Under the rule, companies that want to bid on contracts will have to disclose to the government whether they ran afoul of laws covering workplace safety, workplace discrimination, labor organizing rights, or minimum wage and overtime during the previous three years. The necessary disclosures would include an official finding by a federal agency, a judgment from a court or an award from an arbitrator. [...]
Officials noted that the new regulations cover only “the most egregious” violations. For instance, if an employer had been cited by the Occupational Safety and Health Administration, it would have to disclose a violation deemed “serious” or “willful,” but not the more common, run-of-the-mill violations that tend to pop up through inspections. The administration estimates that less than 10 percent of contractors will run into problems because of the provisions.

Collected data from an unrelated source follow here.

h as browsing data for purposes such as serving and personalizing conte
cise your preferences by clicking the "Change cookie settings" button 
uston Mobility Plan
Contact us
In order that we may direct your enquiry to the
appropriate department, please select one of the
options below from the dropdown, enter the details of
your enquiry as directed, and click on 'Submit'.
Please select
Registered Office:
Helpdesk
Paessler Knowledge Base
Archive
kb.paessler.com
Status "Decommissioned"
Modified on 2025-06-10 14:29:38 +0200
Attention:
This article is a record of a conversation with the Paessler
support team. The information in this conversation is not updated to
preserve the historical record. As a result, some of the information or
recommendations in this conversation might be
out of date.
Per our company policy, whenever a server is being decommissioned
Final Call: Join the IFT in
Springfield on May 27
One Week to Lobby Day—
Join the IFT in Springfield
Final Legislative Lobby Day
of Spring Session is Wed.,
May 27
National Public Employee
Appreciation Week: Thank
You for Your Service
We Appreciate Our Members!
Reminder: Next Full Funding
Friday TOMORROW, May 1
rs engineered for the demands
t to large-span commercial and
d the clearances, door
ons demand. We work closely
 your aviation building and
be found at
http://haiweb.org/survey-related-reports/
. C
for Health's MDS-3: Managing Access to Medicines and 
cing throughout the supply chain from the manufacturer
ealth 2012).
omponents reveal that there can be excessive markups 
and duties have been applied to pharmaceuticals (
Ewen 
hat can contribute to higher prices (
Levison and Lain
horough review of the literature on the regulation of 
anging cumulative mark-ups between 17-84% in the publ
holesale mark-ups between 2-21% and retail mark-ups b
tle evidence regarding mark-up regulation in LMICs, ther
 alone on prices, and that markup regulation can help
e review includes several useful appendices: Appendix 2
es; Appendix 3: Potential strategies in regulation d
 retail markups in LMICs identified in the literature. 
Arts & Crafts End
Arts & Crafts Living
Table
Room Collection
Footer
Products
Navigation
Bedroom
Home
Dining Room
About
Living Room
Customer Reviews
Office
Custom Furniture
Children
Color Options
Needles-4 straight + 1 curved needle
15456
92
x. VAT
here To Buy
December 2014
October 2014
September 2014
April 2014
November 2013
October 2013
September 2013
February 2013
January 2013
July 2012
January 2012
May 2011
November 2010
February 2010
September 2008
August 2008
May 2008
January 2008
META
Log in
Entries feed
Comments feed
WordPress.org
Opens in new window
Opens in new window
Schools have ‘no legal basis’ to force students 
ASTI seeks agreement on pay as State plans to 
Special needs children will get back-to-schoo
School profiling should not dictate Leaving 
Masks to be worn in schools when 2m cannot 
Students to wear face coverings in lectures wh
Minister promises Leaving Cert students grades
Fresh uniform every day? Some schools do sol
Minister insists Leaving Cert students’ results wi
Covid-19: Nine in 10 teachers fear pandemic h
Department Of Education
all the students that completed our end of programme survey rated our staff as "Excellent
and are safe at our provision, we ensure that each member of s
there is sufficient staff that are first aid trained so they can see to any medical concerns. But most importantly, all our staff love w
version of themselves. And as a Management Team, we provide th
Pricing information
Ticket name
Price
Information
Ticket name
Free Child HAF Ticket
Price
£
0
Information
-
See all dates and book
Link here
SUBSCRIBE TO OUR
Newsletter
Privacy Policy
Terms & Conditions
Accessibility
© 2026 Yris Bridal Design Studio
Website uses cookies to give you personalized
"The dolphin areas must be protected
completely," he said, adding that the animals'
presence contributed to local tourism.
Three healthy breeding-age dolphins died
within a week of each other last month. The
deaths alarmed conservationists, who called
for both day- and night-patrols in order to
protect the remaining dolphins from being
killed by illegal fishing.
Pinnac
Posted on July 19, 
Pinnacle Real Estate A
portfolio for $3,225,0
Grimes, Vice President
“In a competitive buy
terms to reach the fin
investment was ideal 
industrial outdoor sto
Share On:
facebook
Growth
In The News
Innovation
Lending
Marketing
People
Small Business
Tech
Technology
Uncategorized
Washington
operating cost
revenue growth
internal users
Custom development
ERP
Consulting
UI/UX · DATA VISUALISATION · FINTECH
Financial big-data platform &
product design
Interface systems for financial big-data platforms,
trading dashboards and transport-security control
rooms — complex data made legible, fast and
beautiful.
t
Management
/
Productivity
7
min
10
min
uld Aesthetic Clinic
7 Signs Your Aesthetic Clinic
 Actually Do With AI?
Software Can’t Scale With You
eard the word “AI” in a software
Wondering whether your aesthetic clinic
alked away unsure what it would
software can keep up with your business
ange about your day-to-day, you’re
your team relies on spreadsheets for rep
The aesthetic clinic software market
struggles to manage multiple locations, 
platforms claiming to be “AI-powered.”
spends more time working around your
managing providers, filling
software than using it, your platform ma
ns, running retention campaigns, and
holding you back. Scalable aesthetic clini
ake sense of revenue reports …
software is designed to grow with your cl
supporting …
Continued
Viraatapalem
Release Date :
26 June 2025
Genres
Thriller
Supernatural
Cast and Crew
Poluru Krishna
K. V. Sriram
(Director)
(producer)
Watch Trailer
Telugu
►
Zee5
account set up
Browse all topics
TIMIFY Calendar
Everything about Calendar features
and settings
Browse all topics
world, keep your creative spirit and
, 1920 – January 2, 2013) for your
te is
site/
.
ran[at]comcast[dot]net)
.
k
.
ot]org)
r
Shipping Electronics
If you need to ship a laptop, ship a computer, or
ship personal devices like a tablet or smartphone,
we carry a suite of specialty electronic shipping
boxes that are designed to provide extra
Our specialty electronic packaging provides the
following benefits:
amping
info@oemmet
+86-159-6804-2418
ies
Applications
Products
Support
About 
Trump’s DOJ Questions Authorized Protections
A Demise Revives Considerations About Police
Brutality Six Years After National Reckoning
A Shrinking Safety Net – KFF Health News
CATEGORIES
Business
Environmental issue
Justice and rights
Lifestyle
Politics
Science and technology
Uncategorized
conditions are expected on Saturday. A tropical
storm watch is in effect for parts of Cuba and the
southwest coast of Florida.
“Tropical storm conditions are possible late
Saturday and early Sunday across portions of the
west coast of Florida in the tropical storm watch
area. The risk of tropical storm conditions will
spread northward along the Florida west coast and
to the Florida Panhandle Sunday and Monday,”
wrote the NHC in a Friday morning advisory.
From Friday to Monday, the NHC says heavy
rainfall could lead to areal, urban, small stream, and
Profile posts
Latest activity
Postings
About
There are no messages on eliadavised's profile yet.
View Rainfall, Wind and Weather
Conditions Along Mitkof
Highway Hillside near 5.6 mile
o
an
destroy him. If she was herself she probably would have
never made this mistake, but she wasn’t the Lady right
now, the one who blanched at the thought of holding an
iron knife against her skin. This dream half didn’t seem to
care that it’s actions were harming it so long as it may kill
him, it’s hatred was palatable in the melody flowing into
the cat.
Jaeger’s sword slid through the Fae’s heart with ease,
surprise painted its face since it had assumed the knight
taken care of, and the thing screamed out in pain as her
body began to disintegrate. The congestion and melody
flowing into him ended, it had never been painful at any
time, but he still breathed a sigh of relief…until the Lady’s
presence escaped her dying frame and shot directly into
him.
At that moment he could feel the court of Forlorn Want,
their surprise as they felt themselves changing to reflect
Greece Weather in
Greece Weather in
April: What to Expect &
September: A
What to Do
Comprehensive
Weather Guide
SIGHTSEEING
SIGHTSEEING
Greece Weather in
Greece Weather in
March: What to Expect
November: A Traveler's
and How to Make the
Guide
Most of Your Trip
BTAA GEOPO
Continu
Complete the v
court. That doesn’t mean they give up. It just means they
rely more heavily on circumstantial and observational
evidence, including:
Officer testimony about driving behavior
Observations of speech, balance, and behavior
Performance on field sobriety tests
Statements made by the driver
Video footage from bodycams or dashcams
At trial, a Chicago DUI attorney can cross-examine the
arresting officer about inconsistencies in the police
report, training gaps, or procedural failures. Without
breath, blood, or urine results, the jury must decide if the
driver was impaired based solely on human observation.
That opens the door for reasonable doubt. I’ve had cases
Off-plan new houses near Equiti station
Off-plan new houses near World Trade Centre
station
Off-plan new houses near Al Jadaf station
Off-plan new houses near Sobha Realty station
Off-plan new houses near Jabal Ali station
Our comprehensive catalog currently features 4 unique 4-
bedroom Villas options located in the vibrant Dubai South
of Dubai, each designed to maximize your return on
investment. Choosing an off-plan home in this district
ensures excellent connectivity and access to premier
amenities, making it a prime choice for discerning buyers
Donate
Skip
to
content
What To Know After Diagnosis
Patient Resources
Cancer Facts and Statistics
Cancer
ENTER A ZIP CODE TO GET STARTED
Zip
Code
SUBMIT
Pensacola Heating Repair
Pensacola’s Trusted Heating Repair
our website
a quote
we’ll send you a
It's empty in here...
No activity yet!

You break the government’s law, you can’t get the government’s business. That seems sensible enough. However,
[Business groups] vehemently opposed the regulation and lobbied to have it watered down or spiked. Along with Republicans in Congress, they have dubbed it the “blacklisting rule,” claiming it would add more red tape and unfairly prevent firms from securing federal contracts.
You break the law, the government blacklists you. You break the law, you don’t get federal contracts. The business lobby and Republican position here seems to be that companies should be able to break the law, as long as it’s laws victimizing workers, and face absolutely no consequences. It’s like laws to protect workers, whether from having their wages stolen or their limbs amputated, don’t count as laws to these people. Thanks to the president’s executive order, though, the laws will increasingly have teeth, at least for companies that want to do business with the government.